Agricultural Research Service


item Wuest, Stewart
item Albrecht, Stephan
item Smith, Jeffrey
item Bezdicek, David

Submitted to: Direct Seeding Intensive Cropping Conference
Publication Type: Proceedings
Publication Acceptance Date: 1/18/2001
Publication Date: N/A
Citation: N/A

Interpretive Summary:

Technical Abstract: Data from long-term experiments ongoing at CPCRC, Pendleton OR, show that most traditional dryland farming methods result in a reduction in soil organic matter content from the original native grasslands. Wheat/fallow crop rotations lose the most, wheat/pea loses less, and annual wheat loses the least organic matter on an annual basis. Tillage is a second factor in the rate of soil organic matter loss. Increased tillage intensity, related to depth of disturbance and how completely surface residues are mixed with soil and place below the surface, increases the rate of soil organic matter loss.

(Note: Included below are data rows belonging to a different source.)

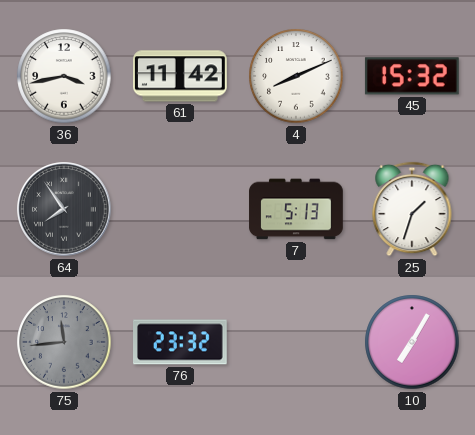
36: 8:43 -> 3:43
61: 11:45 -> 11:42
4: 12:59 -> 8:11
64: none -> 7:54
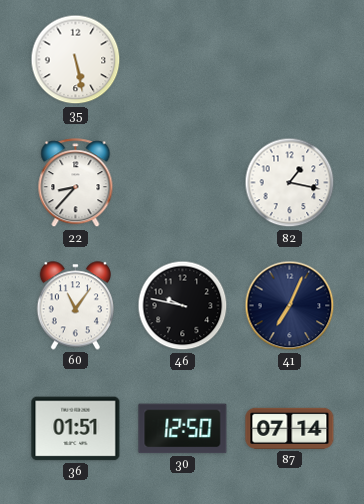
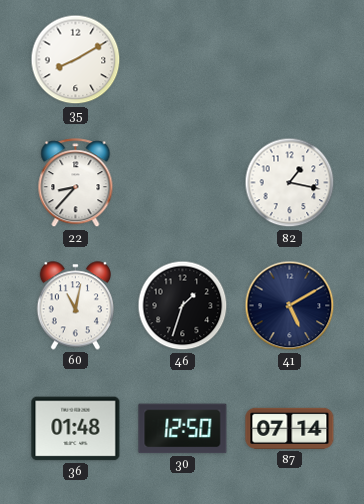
35: 5:28 -> 8:10
60: 11:06 -> 11:02
46: 9:47 -> 1:33
41: 7:04 -> 5:10
36: 01:51 -> 01:48
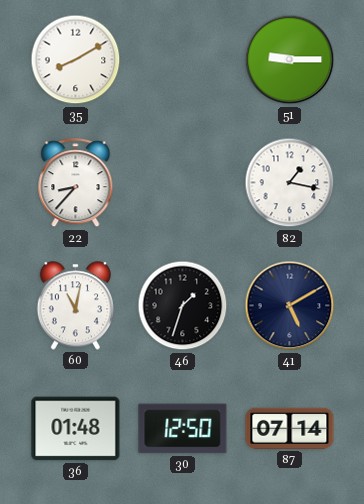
51: none -> 9:15
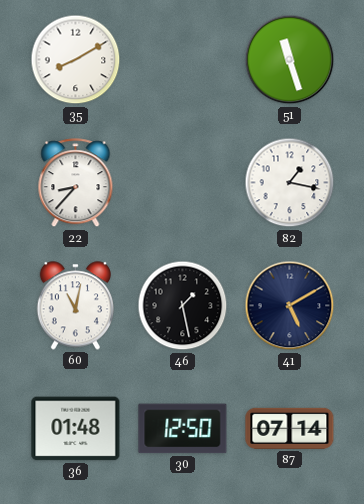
51: 9:15 -> 11:27
46: 1:33 -> 1:28
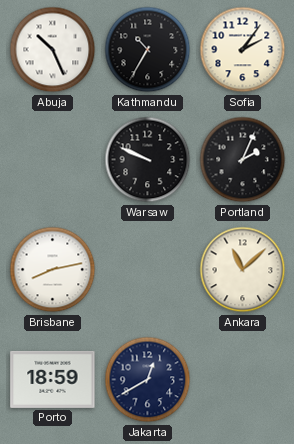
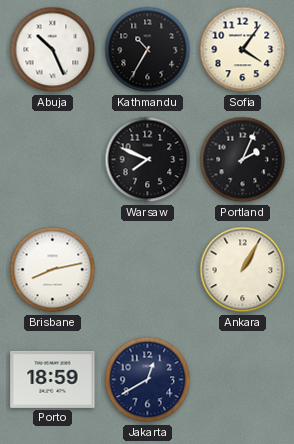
Sofia: 2:06 -> 4:06
Warsaw: 9:49 -> 7:49
Ankara: 11:08 -> 1:05
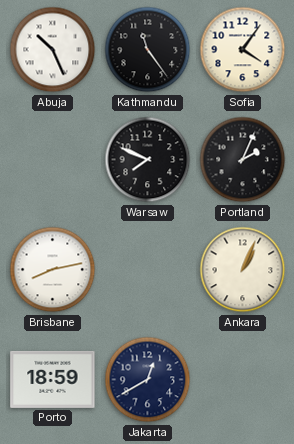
Kathmandu: 10:35 -> 11:24
Ankara: 1:05 -> 1:04
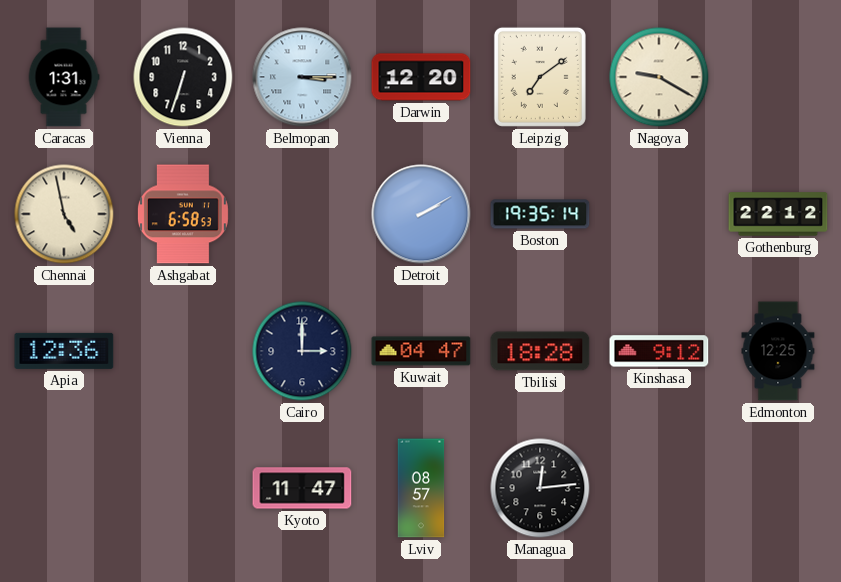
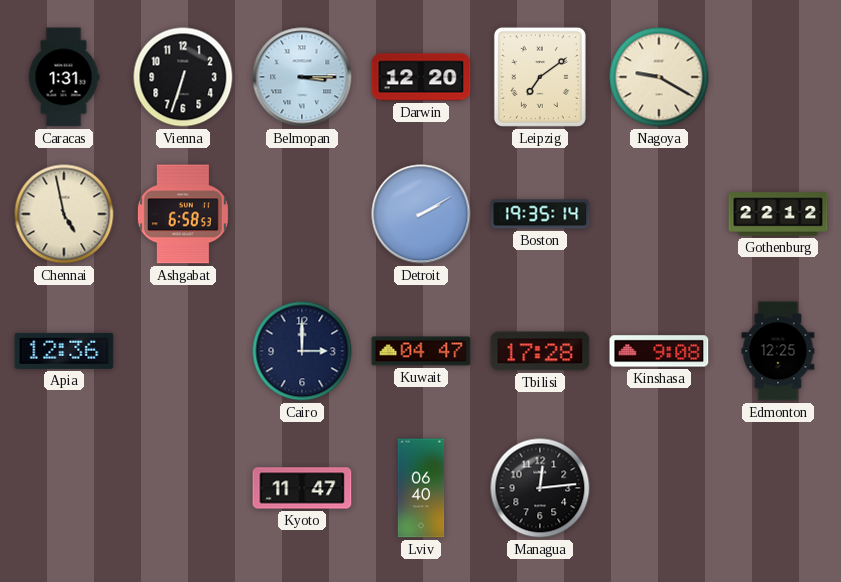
Tbilisi: 18:28 -> 17:28
Kinshasa: 9:12 -> 9:08
Lviv: 08:57 -> 06:40
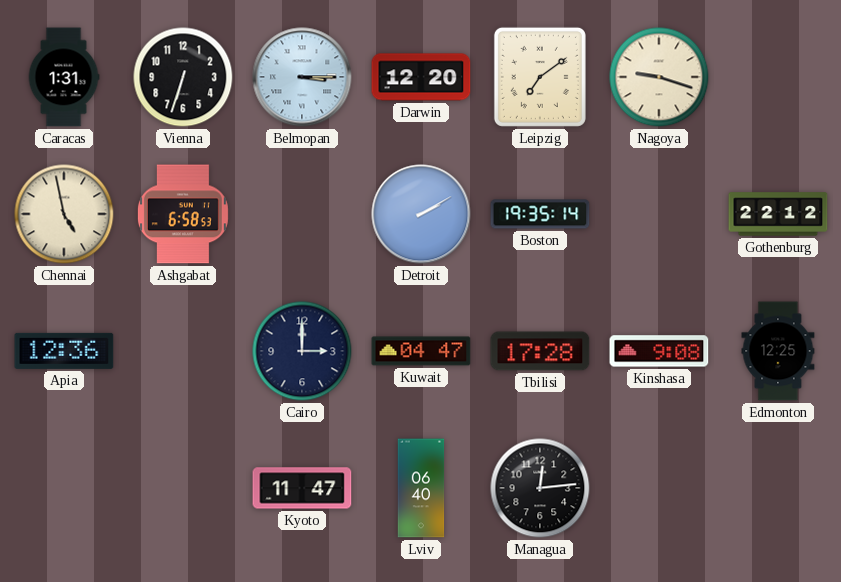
Nagoya: 9:20 -> 9:18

Long-term trends indicate that each crop rotation is headed toward a specific equilibrium soil organic matter level determined by residue input and tillage intensity. Systems which accumulate relatively high soil organic matter levels also have larger proportions of unstable, more easily decomposed organic matter. Measuring changes in soil organic matter is difficult because it take decades for measurable changes to occur, current measurement techniques include variable amounts of recently deposited residues, and variability within fields and between sampling techniques is significant. Cropping systems which minimize tillage cause soil quality effects not related to an increase in total soil organic matter content, such as stratification of high organic matter near the soil surface where it has a greater effect on tilth, infiltration, and other soil properties.